The simple approach is to use the $13.2 billion in shareholder equity that is on the books. This will serve as the minimum valuation of Alcoa. This is about $12.42 per share. This valuation is simply a discounted cash flow analysis that assumes that no free cash flow for all future years.

- valuation 2

So long as management is steadfast in their actions for the long term, shareholders could very well be rewarded. This in large part means that management needs to continue to tightly control capital expenditures going forward just as they have during the current recession. Without tight controls on cap ex going forward, this valuation may be overly-optimistic. Having said this, the average free cash flow for the past 10 years is $364 million. This will serve as free cash flow for year one in this valuation. A low free cash flow growth rate of 4% is used with a discount rate of 9%. These future free cash flows discounted to current value (at a rate of 9%) yield value of about $4.4 billion.
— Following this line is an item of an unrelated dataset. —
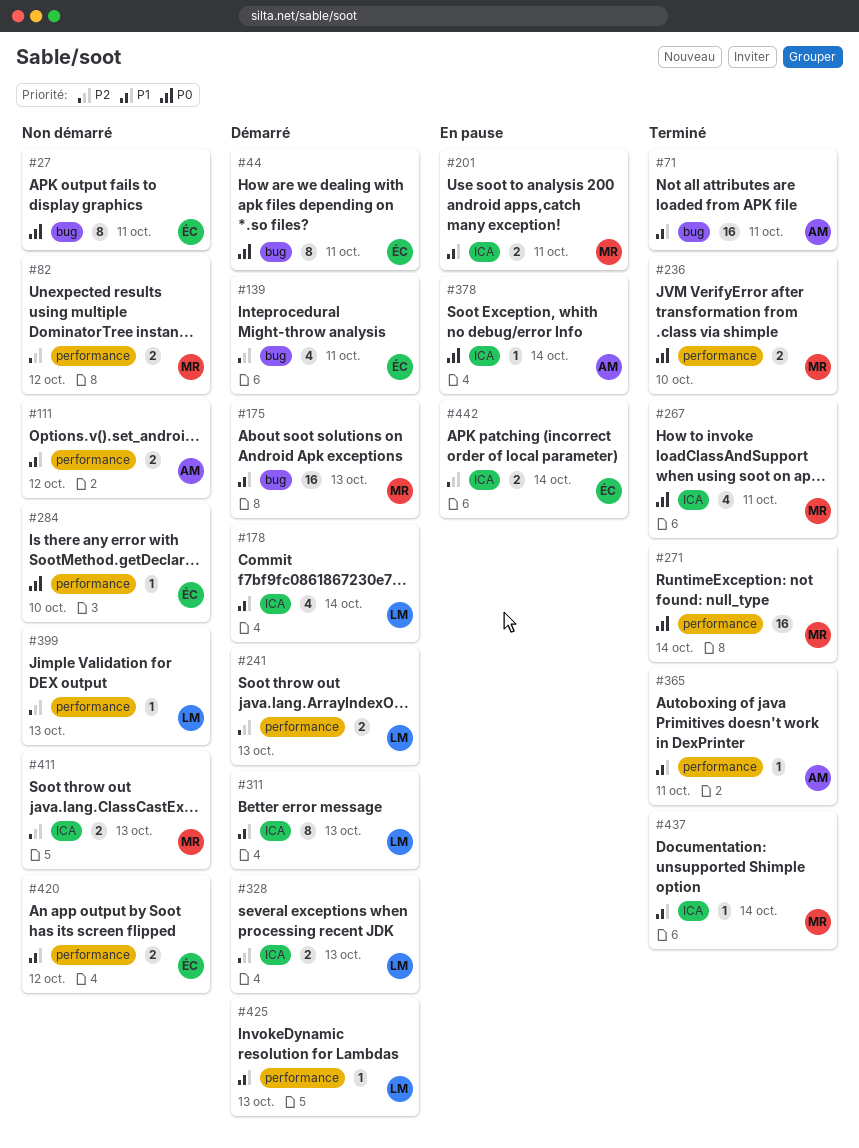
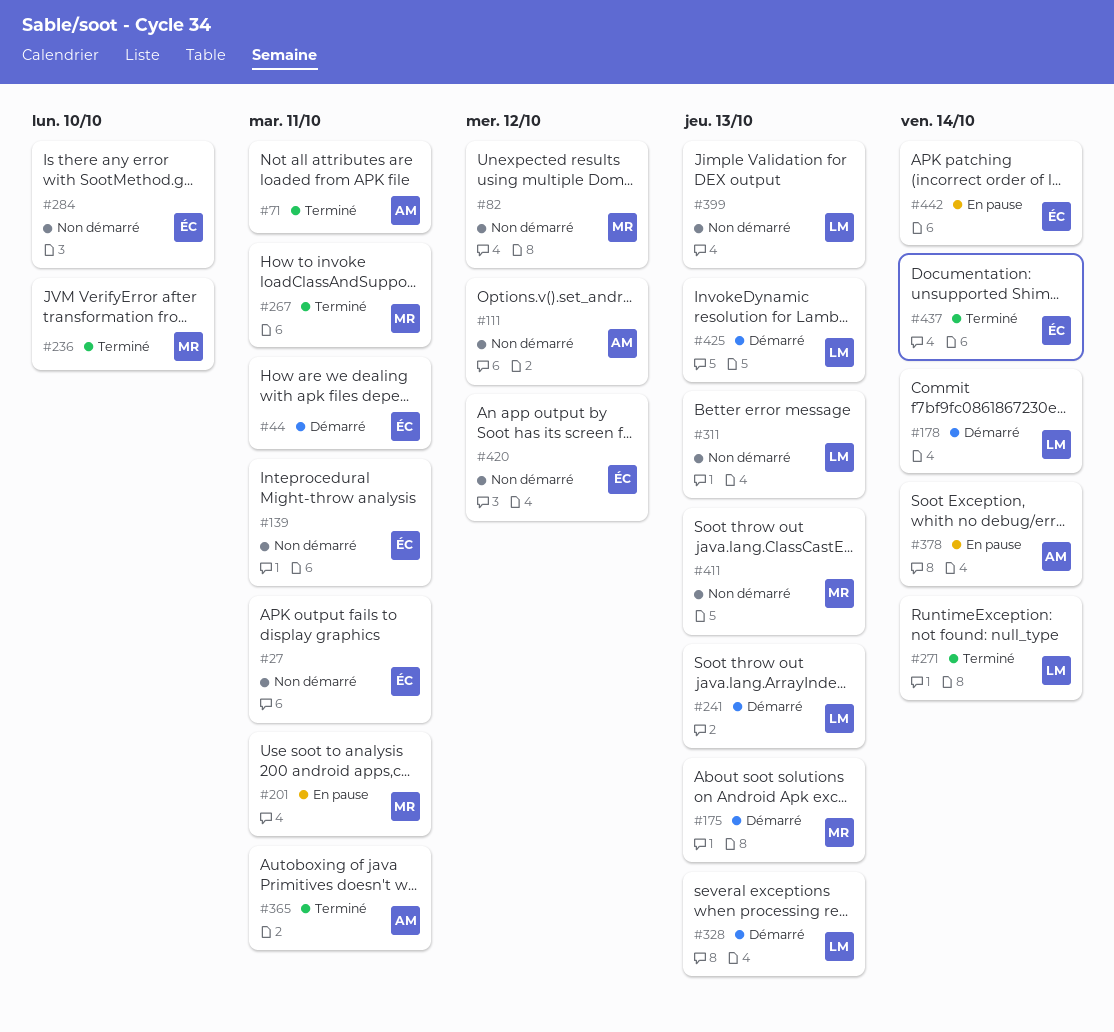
#139, status: Démarré -> Non démarré
#271, owner: MR -> LM
#311, status: Démarré -> Non démarré
#437, owner: MR -> ÉC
Or $4.14 per share. Add this to the $12.42 previously calculated and an intrinsic value of $16.56

- valuation 3

This is the valuation which shows the true potential for Alcoa. This assumes free cash flow of $1 billion for FY2010. It will then grow at 6$ for 10 years and 4% for the 10 after that. A discount rate of 9% is used again. By doing this, a value of $26.9 billion is calculated. This is $25.32 per share.

- valuation conclusion

Alcoa closed at $13.40 on Friday. At a bare minimum, Alcoa is worth $12.42 per share. More realistically, Alcoa is probably worth at least $16.50. And the optimistic view is that Alcoa is worth 25.32. There seems t be only upside potential here.